WASHINGTON - New rules issued by the Internal Revenue Service allowing employers that own multiple businesses to separately test pension plans for non-discrimination add more flexibility in determining who can use the rules, but are more complex, some experts said.
The final version of the separate line of business regulations loosen Internal Revenue Code regulations. The new rules allow employers operating multiple businesses (that also have separate pension plans) to use various non-discrimination tests to show each plan does not favor highly compensated employees.
"These final (regulations) make this a viable option for many companies," said Harry Conaway, a managing director with William M. Mercer Inc. Washington.
Under the new rules, employers have more flexibility in allocating workers to separate units within the company.

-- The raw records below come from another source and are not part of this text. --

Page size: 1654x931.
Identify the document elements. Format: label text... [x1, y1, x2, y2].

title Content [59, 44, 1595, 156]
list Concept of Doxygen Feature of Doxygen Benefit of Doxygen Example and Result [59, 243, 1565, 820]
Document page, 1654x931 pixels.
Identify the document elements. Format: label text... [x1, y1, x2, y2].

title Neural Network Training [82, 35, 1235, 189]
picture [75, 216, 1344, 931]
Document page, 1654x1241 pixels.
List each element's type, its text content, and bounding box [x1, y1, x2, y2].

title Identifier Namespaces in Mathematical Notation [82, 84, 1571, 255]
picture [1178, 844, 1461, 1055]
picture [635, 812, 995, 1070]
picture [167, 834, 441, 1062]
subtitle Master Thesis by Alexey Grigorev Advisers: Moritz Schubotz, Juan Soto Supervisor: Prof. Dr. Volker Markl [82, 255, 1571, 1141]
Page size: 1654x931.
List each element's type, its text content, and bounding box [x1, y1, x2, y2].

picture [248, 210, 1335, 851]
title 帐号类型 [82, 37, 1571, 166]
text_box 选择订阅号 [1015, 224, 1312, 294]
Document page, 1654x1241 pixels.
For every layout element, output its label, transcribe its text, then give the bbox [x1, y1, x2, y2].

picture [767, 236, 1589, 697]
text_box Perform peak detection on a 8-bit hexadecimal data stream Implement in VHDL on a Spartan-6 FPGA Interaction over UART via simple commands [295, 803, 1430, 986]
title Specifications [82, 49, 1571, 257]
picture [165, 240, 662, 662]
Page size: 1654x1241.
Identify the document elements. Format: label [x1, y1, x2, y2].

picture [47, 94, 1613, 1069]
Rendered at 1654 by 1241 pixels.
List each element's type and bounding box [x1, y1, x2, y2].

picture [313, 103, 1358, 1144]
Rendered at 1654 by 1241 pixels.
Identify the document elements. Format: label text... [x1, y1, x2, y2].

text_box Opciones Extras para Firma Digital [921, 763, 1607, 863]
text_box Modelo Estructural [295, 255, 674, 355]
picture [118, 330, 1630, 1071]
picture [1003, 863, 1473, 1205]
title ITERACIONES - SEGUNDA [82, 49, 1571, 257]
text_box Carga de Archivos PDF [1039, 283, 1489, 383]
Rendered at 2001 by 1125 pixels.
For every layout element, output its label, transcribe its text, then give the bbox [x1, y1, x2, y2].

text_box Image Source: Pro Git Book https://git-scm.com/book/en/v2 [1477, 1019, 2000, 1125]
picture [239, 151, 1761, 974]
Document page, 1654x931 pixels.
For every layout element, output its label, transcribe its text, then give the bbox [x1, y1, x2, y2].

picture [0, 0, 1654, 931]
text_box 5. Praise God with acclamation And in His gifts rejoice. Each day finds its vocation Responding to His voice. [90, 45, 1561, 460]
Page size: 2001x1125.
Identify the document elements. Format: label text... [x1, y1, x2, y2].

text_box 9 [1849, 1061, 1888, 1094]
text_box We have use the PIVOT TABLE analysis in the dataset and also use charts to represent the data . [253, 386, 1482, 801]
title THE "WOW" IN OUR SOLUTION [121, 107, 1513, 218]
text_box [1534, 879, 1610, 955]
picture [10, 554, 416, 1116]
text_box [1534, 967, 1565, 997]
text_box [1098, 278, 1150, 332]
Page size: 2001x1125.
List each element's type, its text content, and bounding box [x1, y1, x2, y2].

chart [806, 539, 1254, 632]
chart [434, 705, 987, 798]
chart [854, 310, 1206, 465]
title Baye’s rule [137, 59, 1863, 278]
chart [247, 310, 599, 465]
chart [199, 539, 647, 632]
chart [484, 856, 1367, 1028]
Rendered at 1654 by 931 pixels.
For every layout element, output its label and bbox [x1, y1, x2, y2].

In addition, employers whose plans previously failed non-discrimination tests will be able to prove, through facts and circumstances, that the plan does not favor highly compensated employees.
But experts said many companies would need to collect new data on employees, which could be time-consuming and costly.
"It is minutiae and it requires (employers) to collect an awful lot of data," said Chris Lindgren, a technical consultant at Towers Perrin, Valhalla, N.Y.
Although some experts thought larger businesses may start taking advantage of the new regulations, others said the complications in using the regulations outweigh the benefits.
"For tax issues, increased flexibility usually means increased complexity, and these regulations are no exception," said Kyle Brown, retirement counsel at The Wyatt Co., Washington.
In addition, companies that had tried to use the former regulations and didn't pass some of the tests, had to redesign their plans in order to provide benefits, said David Glaser, a partner with Patterson, Belknap, Webb & Tyler, New York. It wouldn't make sense for these companies to redesign their plans again to use the new regulations if their current situation is working.
Mr. Lindgren added he did not foresee a groundswell of companies opting for the so-called SLOB regulations.
"The changes aren't so dramatic that people, who had looked at the regulations before and decided not to use them, will now go back," he said.
The regulations come in response to comments experts made to the IRS after it issued proposed regulations in September 1993. Most comments expressed concerns about allocating certain employees to a specific line of business for testing purposes. Often, employees such as accountants, attorneys or headquarters staff do not belong to any one line of business and instead their services are shared among a company's different operating units.
In the former regulations, shared employees were only allowed to be included in the conglomerate's main or dominant line of business. The dominant line had to account for at least 35% of the company's "substantial service employees." (These employees spend at least 50% of their time with the dominant line.)
The final regulations were changed in two ways: first, the test of dominance was lowered to 25% from 35%. Second, after passing three requirements, shared employees could be considered a small group and the employer could assign the group to any of its lines of business.
The second major change eases the former gateway requirement. In the earlier regulations, the SLOB rules were allowed if the percentage of the non-highly paid employees in a separate unit's business was at least 90% of the percentage of the highly paid employees; if the plan did not fall into this category, but did satisfy an unsafe harbor percentage (which hinged on each employer's concentration of non-highly compensated employees in its work force), then it could also use the rules.
Some employers said it was difficult to satisfy the unsafe harbor percentage, so the new regulations state that employers can prove to the IRS, through facts and circumstances, that the plan is non-discriminatory.